Cuplikan dokumen |
Dengarkan Nyanyian Anak Bangsa
Lewat karya, para musisi menyampaikan rasa cinta dan kepeduliannya dengan berbagai bentuk yang mereka yakini. Tujuannya satu: untuk Indonesia.
Cinta punya banyak manifestasi. Begitu pun cinta pada Tanah Air, yang kerap disebut-sebut sebagai bentuk nasionalisme. Lewat karya, para musisi menyampaikan rasa cinta dan kepeduliannya dengan berbagai bentuk yang mereka yakini. Tujuannya satu: untuk Indonesia.
Merujuk pada Kamus Besar Bahasa Indonesia, nasionalisme adalah paham untuk mencintai bangsa dan negara sendiri. Juga kesadaran bersama-sama mencapai, mempertahankan, dan mengabadikan identitas, integritas, kemakmuran, dan kekuatan bangsa itu.

Kerjakan soal berikut |
A) Jawablah pertanyaan berikut berdasarkan teks tentang musisi dan nasionalisme.
(i) Apa satu tujuan para musisi menurut teks tersebut?
(ii) Cinta pada Tanah Air kerap disebut sebagai apa?
(iii) Kamus apa yang dirujuk untuk pengertian nasionalisme?
B) Tuliskan ulang tanpa perubahan bagian teks tentang musisi dan nasionalisme, mulai dari kata-kata "Merujuk pada Kamus" dan berhenti setelah kata-kata "kekuatan bangsa itu.".
C) Sebutkan semua hal milik bangsa yang menurut teks tentang musisi dan nasionalisme hendak dicapai, dipertahankan, dan diabadikan bersama-sama.

Cuplikan data |

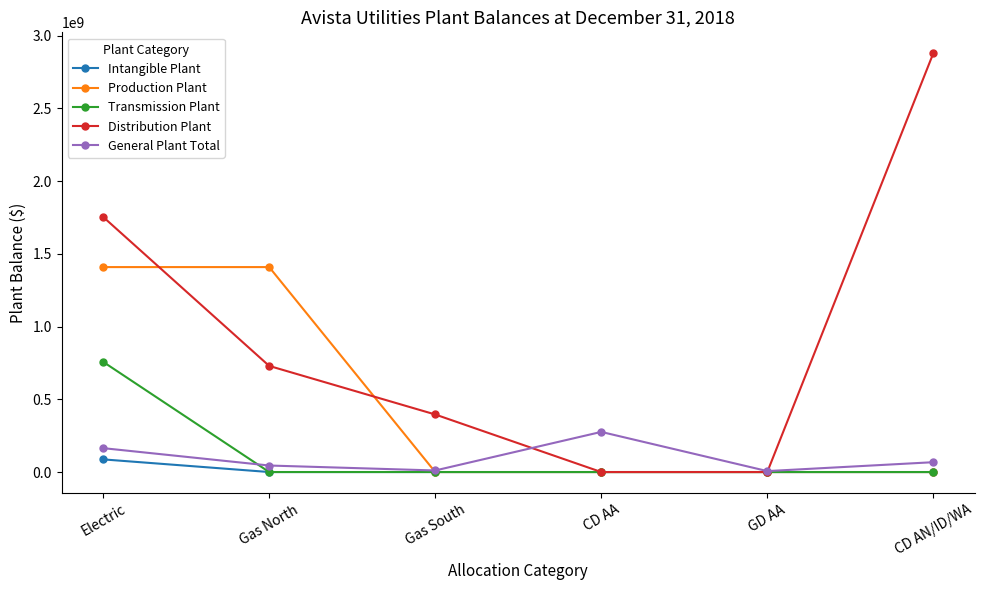

How many distinct data groups are displayed?

5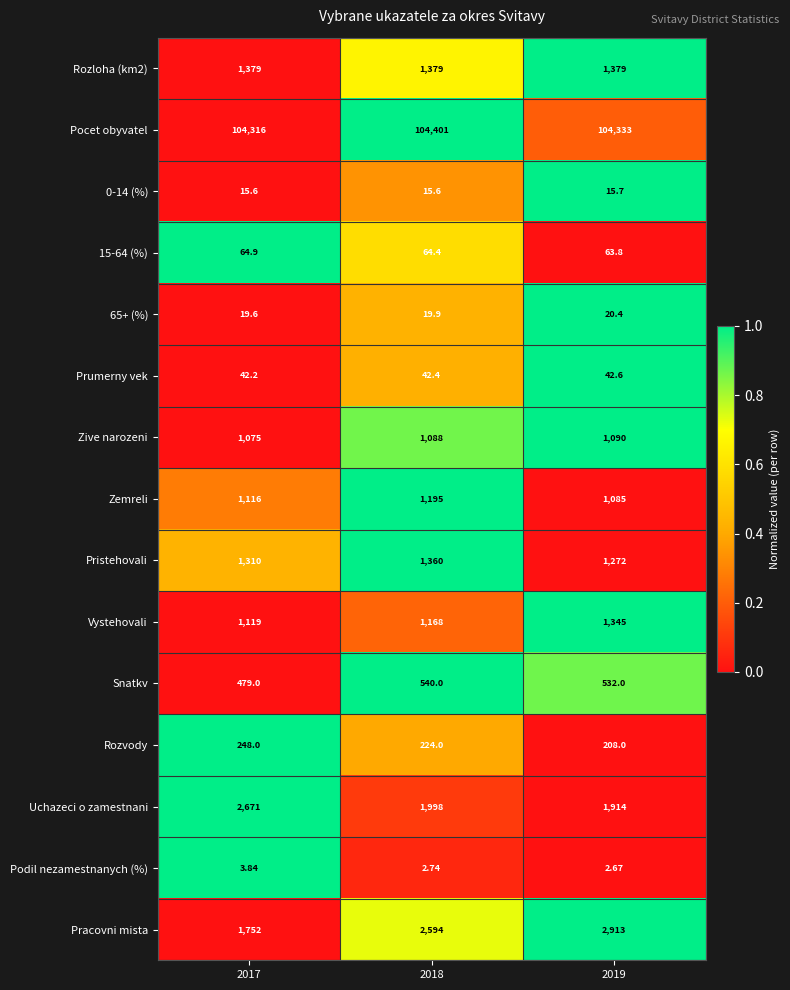

Is the value of Rozloha (km2) at 2019 greater than the value of Zive narozeni at 2018?

Yes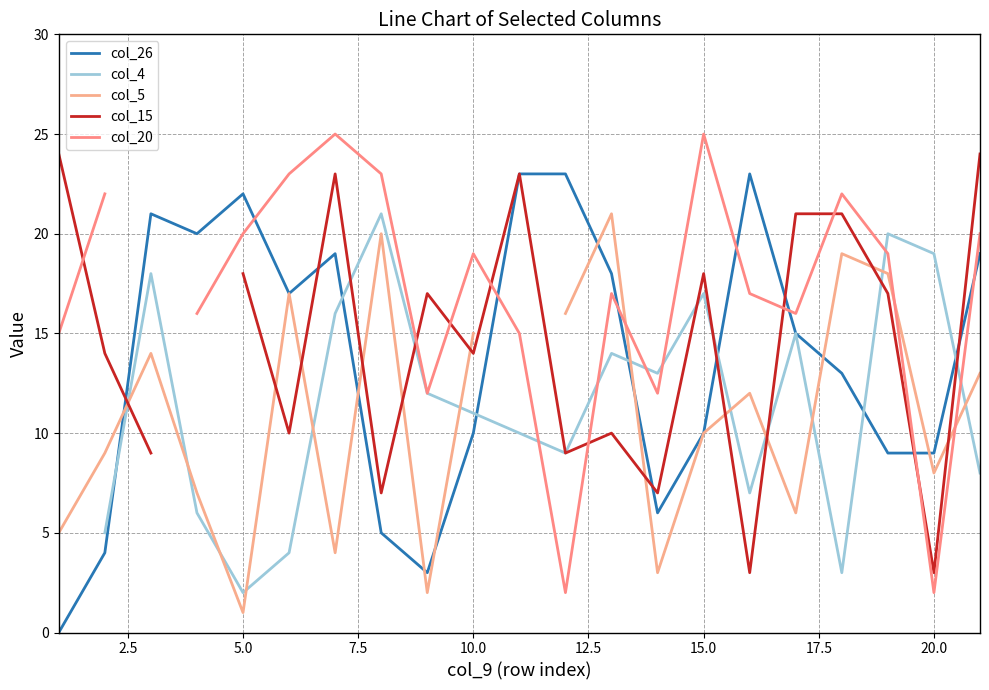

At how many categories does at least one series exceed 12?

21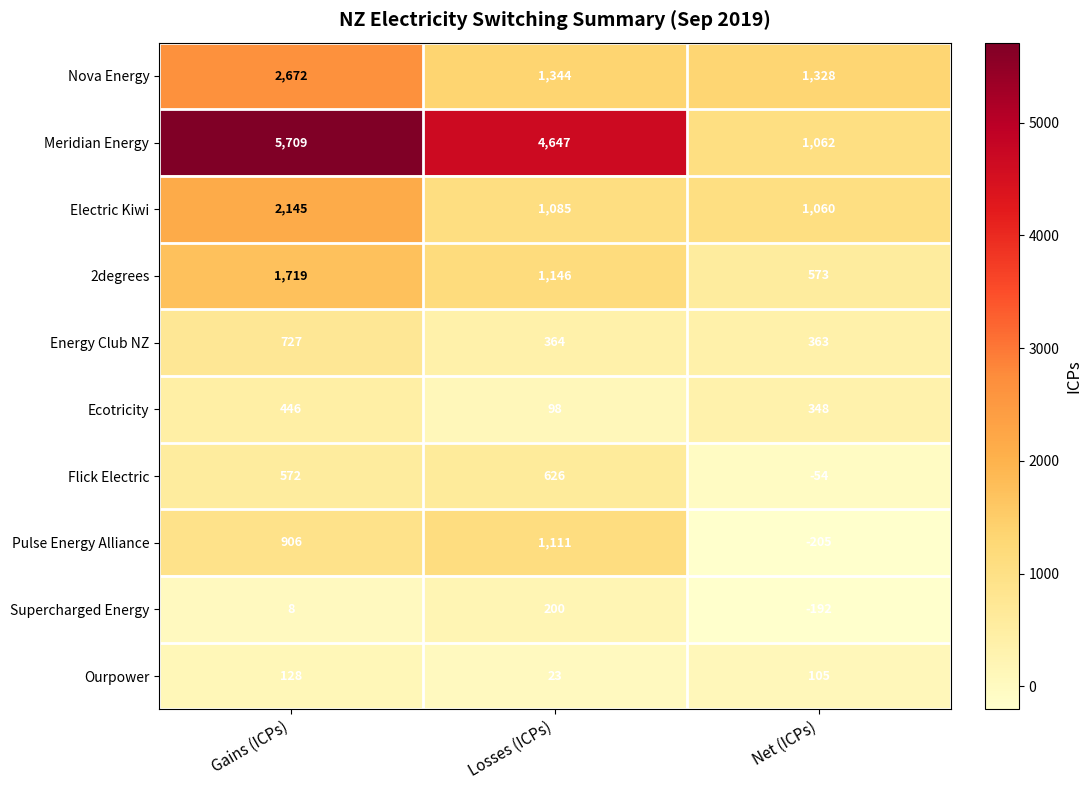

At how many categories does at least one series exceed 130?

3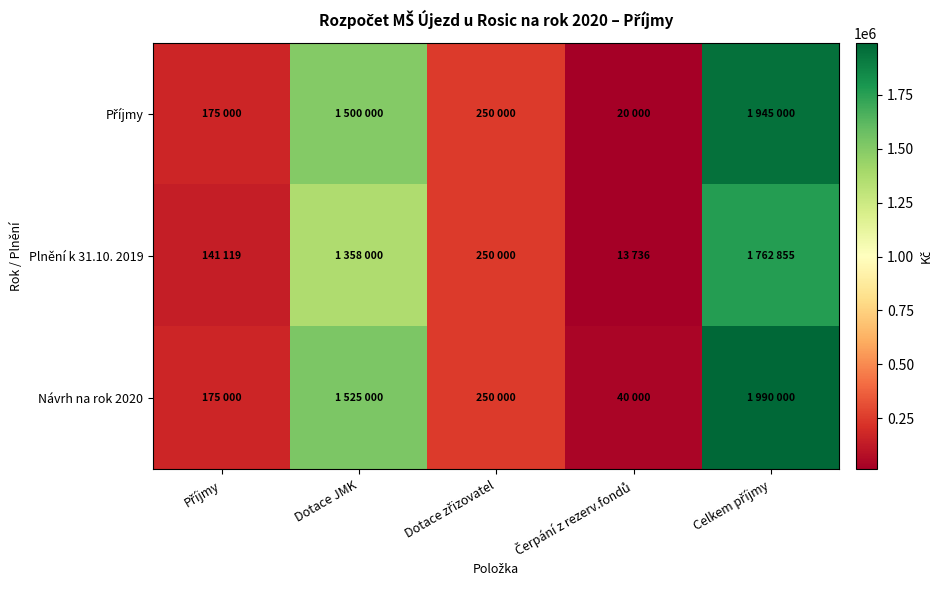

Count the number of categories in the chart.

5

Jawaban setiap soal |
A)
(i) Untuk Indonesia.
(ii) Sebagai bentuk nasionalisme.
(iii) Kamus Besar Bahasa Indonesia.

B)
Merujuk pada Kamus Besar Bahasa Indonesia, nasionalisme adalah paham untuk mencintai bangsa dan negara sendiri. Juga kesadaran bersama-sama mencapai, mempertahankan, dan mengabadikan identitas, integritas, kemakmuran, dan kekuatan bangsa itu.

C) Identitas, integritas, kemakmuran, dan kekuatan.